(Stored data)
Segment Open

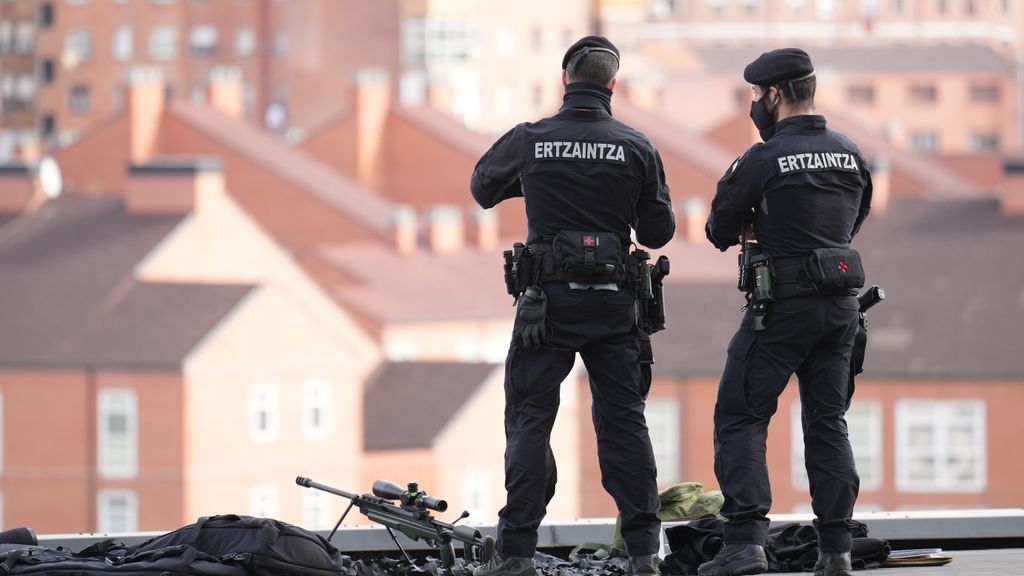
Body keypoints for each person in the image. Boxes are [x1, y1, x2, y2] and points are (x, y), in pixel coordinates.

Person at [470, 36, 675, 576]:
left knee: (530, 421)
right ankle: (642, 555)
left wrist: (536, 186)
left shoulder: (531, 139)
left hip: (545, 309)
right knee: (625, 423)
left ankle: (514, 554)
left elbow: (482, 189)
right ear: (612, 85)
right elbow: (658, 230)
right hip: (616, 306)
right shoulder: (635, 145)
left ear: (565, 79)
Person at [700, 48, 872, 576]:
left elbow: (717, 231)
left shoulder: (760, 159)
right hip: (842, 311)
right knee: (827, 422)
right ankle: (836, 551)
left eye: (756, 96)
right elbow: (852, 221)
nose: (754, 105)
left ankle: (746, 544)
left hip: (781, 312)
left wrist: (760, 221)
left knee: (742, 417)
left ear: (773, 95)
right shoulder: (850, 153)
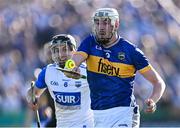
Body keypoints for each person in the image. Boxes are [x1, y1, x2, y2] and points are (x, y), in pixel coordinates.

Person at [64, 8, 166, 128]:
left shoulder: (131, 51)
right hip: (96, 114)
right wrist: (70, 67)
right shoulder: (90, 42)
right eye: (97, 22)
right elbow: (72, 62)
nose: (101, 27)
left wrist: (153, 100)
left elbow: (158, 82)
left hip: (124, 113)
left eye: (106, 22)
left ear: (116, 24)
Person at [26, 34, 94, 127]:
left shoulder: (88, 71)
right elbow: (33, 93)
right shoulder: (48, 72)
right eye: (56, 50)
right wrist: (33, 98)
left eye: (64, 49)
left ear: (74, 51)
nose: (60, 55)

Segment Closed
Segment Open

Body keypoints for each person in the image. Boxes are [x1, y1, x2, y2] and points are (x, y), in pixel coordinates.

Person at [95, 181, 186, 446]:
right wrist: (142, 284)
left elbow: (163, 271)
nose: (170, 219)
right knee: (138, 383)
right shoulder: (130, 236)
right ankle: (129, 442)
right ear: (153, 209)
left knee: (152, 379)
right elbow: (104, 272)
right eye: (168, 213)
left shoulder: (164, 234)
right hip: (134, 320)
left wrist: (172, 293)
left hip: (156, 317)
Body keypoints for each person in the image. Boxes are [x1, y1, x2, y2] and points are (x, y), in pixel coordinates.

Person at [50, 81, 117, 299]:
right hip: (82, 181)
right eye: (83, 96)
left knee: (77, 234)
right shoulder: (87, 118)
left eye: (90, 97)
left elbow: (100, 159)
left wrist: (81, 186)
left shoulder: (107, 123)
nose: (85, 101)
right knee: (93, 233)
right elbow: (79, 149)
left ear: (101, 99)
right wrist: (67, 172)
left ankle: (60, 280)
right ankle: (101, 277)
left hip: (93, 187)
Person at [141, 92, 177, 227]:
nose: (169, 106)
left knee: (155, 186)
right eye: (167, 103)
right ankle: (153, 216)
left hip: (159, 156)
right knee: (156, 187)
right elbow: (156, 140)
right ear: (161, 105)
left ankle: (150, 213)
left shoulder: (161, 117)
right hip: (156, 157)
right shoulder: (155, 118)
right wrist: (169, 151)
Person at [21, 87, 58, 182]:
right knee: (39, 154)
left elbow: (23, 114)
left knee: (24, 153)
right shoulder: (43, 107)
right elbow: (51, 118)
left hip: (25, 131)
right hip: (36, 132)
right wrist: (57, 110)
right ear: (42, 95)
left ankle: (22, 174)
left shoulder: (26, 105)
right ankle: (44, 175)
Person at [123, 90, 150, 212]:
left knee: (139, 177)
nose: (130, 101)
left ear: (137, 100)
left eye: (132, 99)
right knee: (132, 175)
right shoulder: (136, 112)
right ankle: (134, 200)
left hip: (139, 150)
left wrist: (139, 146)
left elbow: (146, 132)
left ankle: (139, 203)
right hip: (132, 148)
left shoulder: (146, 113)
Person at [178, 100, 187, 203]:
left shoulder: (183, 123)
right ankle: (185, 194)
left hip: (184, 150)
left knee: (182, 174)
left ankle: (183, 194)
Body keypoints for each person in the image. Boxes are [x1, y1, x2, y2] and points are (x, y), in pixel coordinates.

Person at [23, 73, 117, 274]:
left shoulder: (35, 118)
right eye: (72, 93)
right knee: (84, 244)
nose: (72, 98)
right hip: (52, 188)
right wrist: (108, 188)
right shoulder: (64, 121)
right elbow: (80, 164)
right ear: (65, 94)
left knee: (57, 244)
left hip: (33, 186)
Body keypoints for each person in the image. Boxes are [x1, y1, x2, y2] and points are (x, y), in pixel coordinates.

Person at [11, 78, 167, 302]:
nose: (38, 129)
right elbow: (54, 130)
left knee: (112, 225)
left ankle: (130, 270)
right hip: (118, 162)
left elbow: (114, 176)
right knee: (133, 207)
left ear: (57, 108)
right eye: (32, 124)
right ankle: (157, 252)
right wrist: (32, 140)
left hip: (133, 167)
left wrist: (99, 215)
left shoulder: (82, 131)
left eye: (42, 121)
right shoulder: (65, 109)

Segment Closed

**EXERCISE REQUIREMENTS:** From the line that has "left knee: (24, 153)" through the line that has "left ankle: (139, 203)", copy every line exactly as it appears above, and leave out all others.

**YOUR RESPONSE:**
left knee: (24, 153)
right shoulder: (43, 107)
right elbow: (51, 118)
left hip: (25, 131)
right hip: (36, 132)
right wrist: (57, 110)
right ear: (42, 95)
left ankle: (22, 174)
left shoulder: (26, 105)
right ankle: (44, 175)
Person at [123, 90, 150, 212]:
left knee: (139, 177)
nose: (130, 101)
left ear: (137, 100)
left eye: (132, 99)
right knee: (132, 175)
right shoulder: (136, 112)
right ankle: (134, 200)
left hip: (139, 150)
left wrist: (139, 146)
left elbow: (146, 132)
left ankle: (139, 203)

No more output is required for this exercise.